The Benefits of Bodyweight Exercises
Bodyweight exercises are exercises that use an individual’s own weight to provide resistance. These exercises are a great way to build strength, improve flexibility, and increase endurance. Unlike weightlifting, which requires equipment and a gym membership, bodyweight exercises can be done anywhere, at any time, and without any equipment. They are also less likely to cause injury than weightlifting.
How Many Pushups Should I Do a Day to See Gains?
Pushups are one of the most popular and effective bodyweight exercises. They target the chest, shoulders, and triceps, and can be modified to make them easier or harder depending on an individual’s fitness level. So, how many pushups should you do a day to see gains?
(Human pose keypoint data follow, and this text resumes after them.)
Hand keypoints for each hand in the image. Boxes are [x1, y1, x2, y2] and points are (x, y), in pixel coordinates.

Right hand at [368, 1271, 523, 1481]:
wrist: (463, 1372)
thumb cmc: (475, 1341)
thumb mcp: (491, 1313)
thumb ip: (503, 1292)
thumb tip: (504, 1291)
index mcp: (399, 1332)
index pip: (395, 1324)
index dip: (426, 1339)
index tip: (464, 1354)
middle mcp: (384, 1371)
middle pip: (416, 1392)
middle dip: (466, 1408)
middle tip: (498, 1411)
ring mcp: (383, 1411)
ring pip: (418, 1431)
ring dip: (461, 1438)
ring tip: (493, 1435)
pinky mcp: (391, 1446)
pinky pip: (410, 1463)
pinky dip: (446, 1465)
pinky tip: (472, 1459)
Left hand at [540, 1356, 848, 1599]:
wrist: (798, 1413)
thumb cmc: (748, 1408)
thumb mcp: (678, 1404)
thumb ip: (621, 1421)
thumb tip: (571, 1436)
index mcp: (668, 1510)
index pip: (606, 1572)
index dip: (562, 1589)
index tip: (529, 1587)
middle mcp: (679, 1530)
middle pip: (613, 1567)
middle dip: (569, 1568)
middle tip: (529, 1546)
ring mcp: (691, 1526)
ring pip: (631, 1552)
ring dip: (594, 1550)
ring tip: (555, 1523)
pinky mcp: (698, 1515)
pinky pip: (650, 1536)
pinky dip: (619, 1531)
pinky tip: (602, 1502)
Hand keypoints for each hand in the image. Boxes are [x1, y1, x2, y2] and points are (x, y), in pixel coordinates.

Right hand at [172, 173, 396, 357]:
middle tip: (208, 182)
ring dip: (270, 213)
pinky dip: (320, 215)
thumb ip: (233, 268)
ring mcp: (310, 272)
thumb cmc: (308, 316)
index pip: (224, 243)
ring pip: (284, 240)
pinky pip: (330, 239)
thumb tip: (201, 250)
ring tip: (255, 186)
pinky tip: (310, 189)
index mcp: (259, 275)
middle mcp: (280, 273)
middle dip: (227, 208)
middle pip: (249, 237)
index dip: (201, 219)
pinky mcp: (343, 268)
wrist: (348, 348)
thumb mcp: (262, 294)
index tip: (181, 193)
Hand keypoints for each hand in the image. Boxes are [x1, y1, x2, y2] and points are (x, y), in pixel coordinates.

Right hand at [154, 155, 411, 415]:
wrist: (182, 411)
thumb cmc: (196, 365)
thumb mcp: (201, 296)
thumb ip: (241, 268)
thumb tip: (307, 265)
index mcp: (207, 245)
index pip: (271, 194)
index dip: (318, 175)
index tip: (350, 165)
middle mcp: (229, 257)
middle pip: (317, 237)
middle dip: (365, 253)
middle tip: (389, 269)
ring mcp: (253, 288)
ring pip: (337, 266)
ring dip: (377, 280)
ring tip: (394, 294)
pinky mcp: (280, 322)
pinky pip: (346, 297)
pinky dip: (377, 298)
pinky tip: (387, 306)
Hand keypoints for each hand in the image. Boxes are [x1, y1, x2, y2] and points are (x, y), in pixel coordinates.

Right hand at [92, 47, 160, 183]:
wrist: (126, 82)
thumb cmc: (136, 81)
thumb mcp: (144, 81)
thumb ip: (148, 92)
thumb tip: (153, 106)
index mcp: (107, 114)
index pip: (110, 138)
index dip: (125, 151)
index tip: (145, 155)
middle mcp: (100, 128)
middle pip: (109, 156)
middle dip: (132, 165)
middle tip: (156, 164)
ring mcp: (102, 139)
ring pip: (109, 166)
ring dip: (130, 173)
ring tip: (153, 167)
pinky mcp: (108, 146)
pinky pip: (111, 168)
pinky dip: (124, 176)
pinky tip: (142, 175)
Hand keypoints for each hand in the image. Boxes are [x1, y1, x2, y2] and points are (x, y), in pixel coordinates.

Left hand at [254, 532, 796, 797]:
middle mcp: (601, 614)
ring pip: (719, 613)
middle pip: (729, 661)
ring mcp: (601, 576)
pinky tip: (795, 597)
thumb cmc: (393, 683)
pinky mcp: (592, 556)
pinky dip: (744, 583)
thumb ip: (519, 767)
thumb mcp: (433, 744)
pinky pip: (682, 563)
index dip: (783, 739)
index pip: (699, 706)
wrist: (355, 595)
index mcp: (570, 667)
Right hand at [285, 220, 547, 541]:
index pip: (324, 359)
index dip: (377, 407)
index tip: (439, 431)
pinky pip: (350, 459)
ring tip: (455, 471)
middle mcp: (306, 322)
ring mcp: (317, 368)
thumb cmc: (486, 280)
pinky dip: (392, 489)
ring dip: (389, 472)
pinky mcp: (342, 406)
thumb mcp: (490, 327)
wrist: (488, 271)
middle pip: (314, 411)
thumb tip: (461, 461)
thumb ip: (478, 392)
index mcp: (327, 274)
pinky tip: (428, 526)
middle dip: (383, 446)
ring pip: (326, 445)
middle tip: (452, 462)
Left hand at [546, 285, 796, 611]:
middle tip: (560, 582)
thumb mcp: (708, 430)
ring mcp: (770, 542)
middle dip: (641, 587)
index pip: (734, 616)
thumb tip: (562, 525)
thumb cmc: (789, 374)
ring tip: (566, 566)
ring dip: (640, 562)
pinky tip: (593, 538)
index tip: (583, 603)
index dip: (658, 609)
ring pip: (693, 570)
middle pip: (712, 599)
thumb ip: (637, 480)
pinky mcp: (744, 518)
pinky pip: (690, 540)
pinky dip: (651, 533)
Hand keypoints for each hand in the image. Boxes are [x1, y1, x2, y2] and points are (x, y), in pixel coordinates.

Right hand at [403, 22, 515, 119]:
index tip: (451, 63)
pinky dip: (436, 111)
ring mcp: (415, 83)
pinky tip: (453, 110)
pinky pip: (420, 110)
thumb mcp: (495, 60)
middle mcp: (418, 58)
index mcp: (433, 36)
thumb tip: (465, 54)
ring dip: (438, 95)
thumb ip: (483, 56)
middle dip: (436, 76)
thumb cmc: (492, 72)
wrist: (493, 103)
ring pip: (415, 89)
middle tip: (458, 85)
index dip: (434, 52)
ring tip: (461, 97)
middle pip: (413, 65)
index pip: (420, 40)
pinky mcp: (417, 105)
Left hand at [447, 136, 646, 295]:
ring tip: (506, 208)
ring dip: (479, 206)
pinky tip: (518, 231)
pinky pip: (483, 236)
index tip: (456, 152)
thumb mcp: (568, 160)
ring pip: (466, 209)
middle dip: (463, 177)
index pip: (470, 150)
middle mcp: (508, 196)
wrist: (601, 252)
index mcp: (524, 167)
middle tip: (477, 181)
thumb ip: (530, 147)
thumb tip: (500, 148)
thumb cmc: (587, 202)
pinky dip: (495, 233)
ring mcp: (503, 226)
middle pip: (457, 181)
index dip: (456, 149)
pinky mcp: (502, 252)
To gain strength and muscle using pushups, you should aim to do three to four sets of pushups, with 10-15 reps in each set. This will put enough stress on your muscles to cause them to adapt and grow, which is the key to building strength and muscle. However, it’s important to remember that doing too many pushups too quickly can lead to injury and burnout.
How to Do Pushups
Before starting to do pushups, it’s important to make sure you have proper form. Here’s how to do a standard pushup:
1. Start in a plank position, with your hands shoulder-width apart and your feet hip-width apart
2. Lower your body towards the ground by bending your elbows, keeping your back straight and your core engaged
3. Push back up to the starting position, keeping your body straight and your core engaged
4. Repeat for the desired number of reps
If standard pushups are too difficult or too easy, there are many variations that can be done to make the exercise harder or easier. Here are some pushup variations to try:
|Incline pushup||Place your hands on an elevated surface, such as a bench or step|
|Decline pushup||Place your feet on an elevated surface, such as a bench or step|
|Wide grip pushup||Place your hands wider than shoulder-width apart|
|Diamond pushup||Place your hands close together, with your thumbs and index fingers touching to form a diamond shape|
|One-arm pushup||Lower your body with one arm while keeping the other arm extended out to the side|
Once you can do 15+ pushups with proper form, it’s time to progress to a harder variation. Here are some pushup progressions to work towards:
|Clapping pushup||Push up explosively and clap your hands before returning to the starting position|
|One-arm one-leg pushup||Lower your body with one arm and one leg while keeping the other arm and leg off the ground|
|Handstand pushup||Do a pushup while in a handstand position against a wall|
|Planche pushup||Lower your body while keeping your feet off the ground, with your hands by your hips, and your body parallel to the ground|
|One-arm handstand pushup||Lower your body with one arm while in a handstand position against a wall|
Pushups are a great way to build strength and muscle using your own bodyweight. To see gains, aim to do three to four sets of pushups, with 10-15 reps in each set. Make sure to use proper form, and try different variations and progressions to keep challenging yourself. Remember to listen to your body and not push yourself too hard, as injury and burnout can occur. With dedication and consistency, pushups can help you achieve your fitness goals.